You cannot write such a function in C++. C++ doesn't know what Delphi strings are, and it doesn't know what Delphi dynamic arrays are, either. Both types need to be allocated from Delphi's memory manager, which your C++ DLL won't have access to. Furthermore, C++ doesn't know how to use Delphi's register calling convention.

The DLL interface was designed poorly. DLLs should never use language-specific types unless it was the designer's intention to exclude all other languages. (And in this case, even later versions of the same language are excluded because the definition of AnsiString changed in Delphi 2009 to include more metadata that Delphi 7 won't handle properly.) The safest calling convention to choose is generally stdcall. It's what everything in the Windows API uses.

A better interface would use types that are common to all languages, and it would dictate the use of memory management that's accessible universally. There are several common ways to do that. For example:

  • The strings are returned as simple nul-terminated arrays of characters — PAnsiChar in Delphi; char* in C++. The DLL allocates buffers for the strings, and also allocates a buffer for the array of those strings.
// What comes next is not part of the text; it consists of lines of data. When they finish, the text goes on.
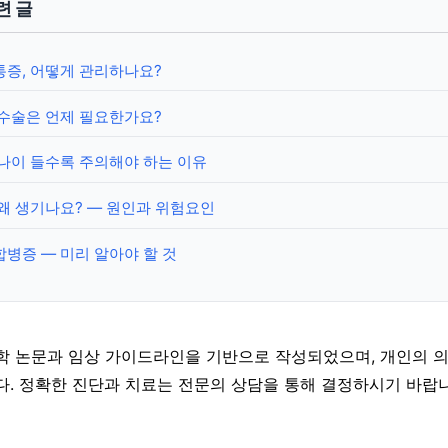
련 글
통증, 어떻게 관리하나요?
 수술은 언제 필요한가요?
나이 들수록 주의해야 하는 이유
왜 생기나요? — 원인과 위험요인
병증 — 미리 알아야 할 것
학 논문과 임상 가이드라인을 기반으로 작성되었으며, 개인의 
다. 정확한 진단과 치료는 전문의 상담을 통해 결정하시기 바랍니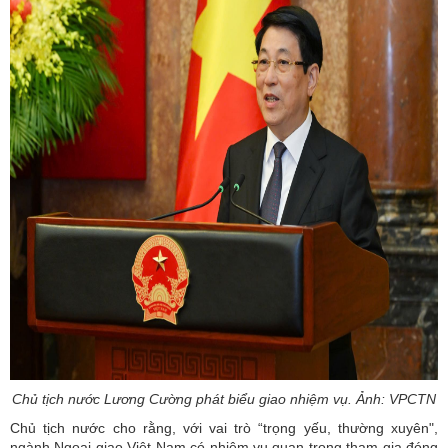
Chủ tịch nước Lương Cường phát biểu giao nhiệm vụ. Ảnh: VPCTN
Chủ tịch nước cho rằng, với vai trò “trọng yếu, thường xuyên",
ngành Ngoại giao Việt Nam có nhiệm vụ quan trọng tham gia đóng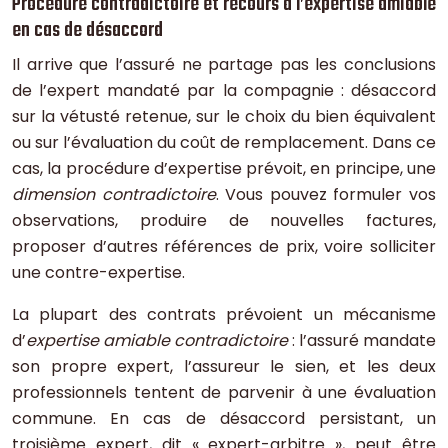
Procédure contradictoire et recours à l’expertise amiable
en cas de désaccord
Il arrive que l’assuré ne partage pas les conclusions
de l’expert mandaté par la compagnie : désaccord
sur la vétusté retenue, sur le choix du bien équivalent
ou sur l’évaluation du coût de remplacement. Dans ce
cas, la procédure d’expertise prévoit, en principe, une
dimension contradictoire
. Vous pouvez formuler vos
observations, produire de nouvelles factures,
proposer d’autres références de prix, voire solliciter
une contre-expertise.
La plupart des contrats prévoient un mécanisme
d’
expertise amiable contradictoire
: l’assuré mandate
son propre expert, l’assureur le sien, et les deux
professionnels tentent de parvenir à une évaluation
commune. En cas de désaccord persistant, un
troisième expert, dit « expert-arbitre », peut être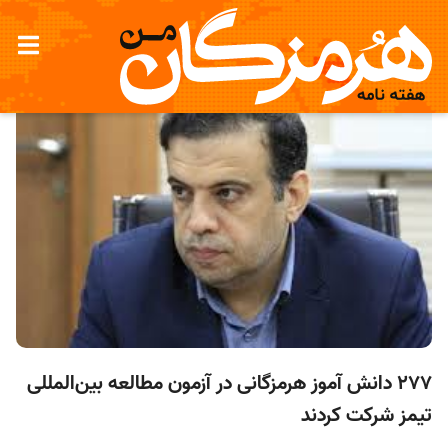
۲۷۷ دانش آموز هرمزگانی در آزمون مطالعه بین‌المللی
تیمز شرکت کردند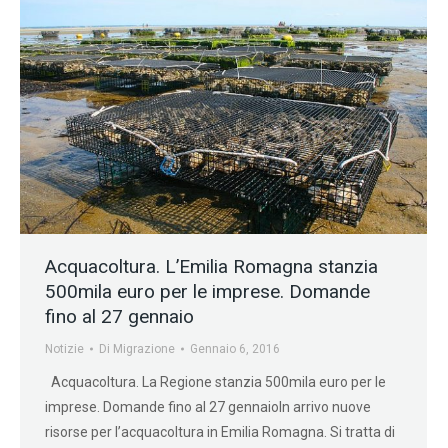
Acquacoltura. L’Emilia Romagna stanzia
500mila euro per le imprese. Domande
fino al 27 gennaio
Notizie
Di
Migrazione
Gennaio 6, 2016
Acquacoltura. La Regione stanzia 500mila euro per le
imprese. Domande fino al 27 gennaioIn arrivo nuove
risorse per l’acquacoltura in Emilia Romagna. Si tratta di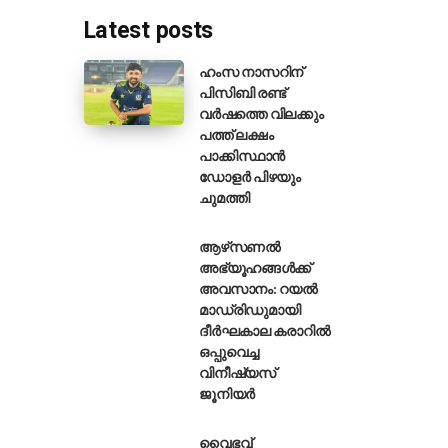
Latest posts
ഹംസ നാസറിന്
പിസിബി രണ്ട്
വർഷത്തെ വിലക്കും
രേലിയയുടെ ഏഴാമത്തെ വനിതാ ടി20
പത്ത് ലക്ഷം
പാക്കിസ്ഥാൻ
ഡോളർ പിഴയും
ചുമത്തി
ആഴ്‌സണൽ
അഭ്യൂഹങ്ങൾക്ക്
അവസാനം: റയൽ
മാഡ്രിഡുമായി
ദീർഘകാല കരാറിൽ
ഒപ്പുവെച്ച
വിനീഷ്യസ്
ജൂനിയർ
വൈഭവ്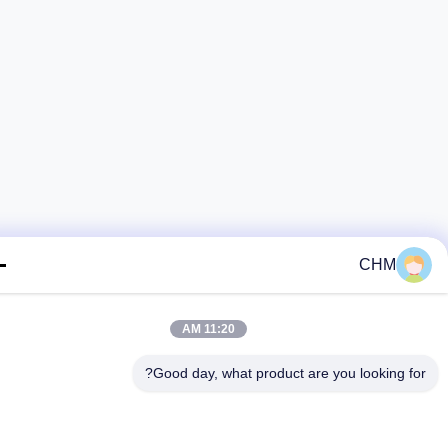
CHM
11:20 AM
Good day, what product are you looking fo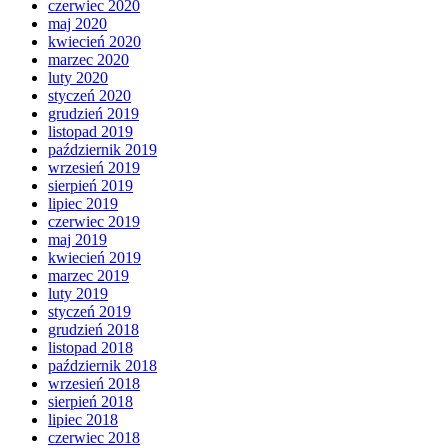
czerwiec 2020
maj 2020
kwiecień 2020
marzec 2020
luty 2020
styczeń 2020
grudzień 2019
listopad 2019
październik 2019
wrzesień 2019
sierpień 2019
lipiec 2019
czerwiec 2019
maj 2019
kwiecień 2019
marzec 2019
luty 2019
styczeń 2019
grudzień 2018
listopad 2018
październik 2018
wrzesień 2018
sierpień 2018
lipiec 2018
czerwiec 2018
When the host application is finished using the array and the strings, it calls another function exported by the DLL wherein the DLL frees the memory it allocated. This is the model used by, for example, FormatMessage; when the host program is finished the with message string, it calls LocalFree.

    type
      PStringArray = ^TStringArray;
      TStringArray = array[0..Pred(MaxInt) div SizeOf(PAnsiChar)] of PAnsiChar;
    function GetToken(Char: PAnsiChar): PStringArray; stdcall;
    procedure FreeStringArray(StringArray: PStringArray); stdcall;
    
    char** __stdcall GetToken(char const* Chain);
    void __stdcall FreeStringArray(char** StringArray);
    
  • Use COM to return a safearray of BStr objects. It's similar to the previous technique, but the memory management is defined by COM instead of by your DLL, so there's less stuff that needs to be defined by either party of the interface.

  • Pass a callback function to the DLL, so instead of returning an array of strings, the DLL just calls the function once for each string it identifies. Then you don't have to define what any array looks like, and the lifetime of each string can be just the lifetime of the callback call — if the host application wants a copy, it can do so. The new function signature would look something like this:

    type
      TTokenCallback = procedure(Token: PAnsiChar); stdcall;
    procedure GetToken(Chain: PAnsiChar; ProcessToken: TTokenCallback); stdcall;
    
    typedef void (__stdcall* TokenCallback)(char const* Token);
    void __stdcall GetToken(char const* Chain, TokenCallback ProcessToken);
    

If you're not the one who designed the DLL interface, then you need to lean on the folks who did and get it changed to be more accessible to non-Delphi code. If you can't do that, then the final alternative is to write a DLL in Delphi that wraps your DLL to massage the parameters into something each side understands.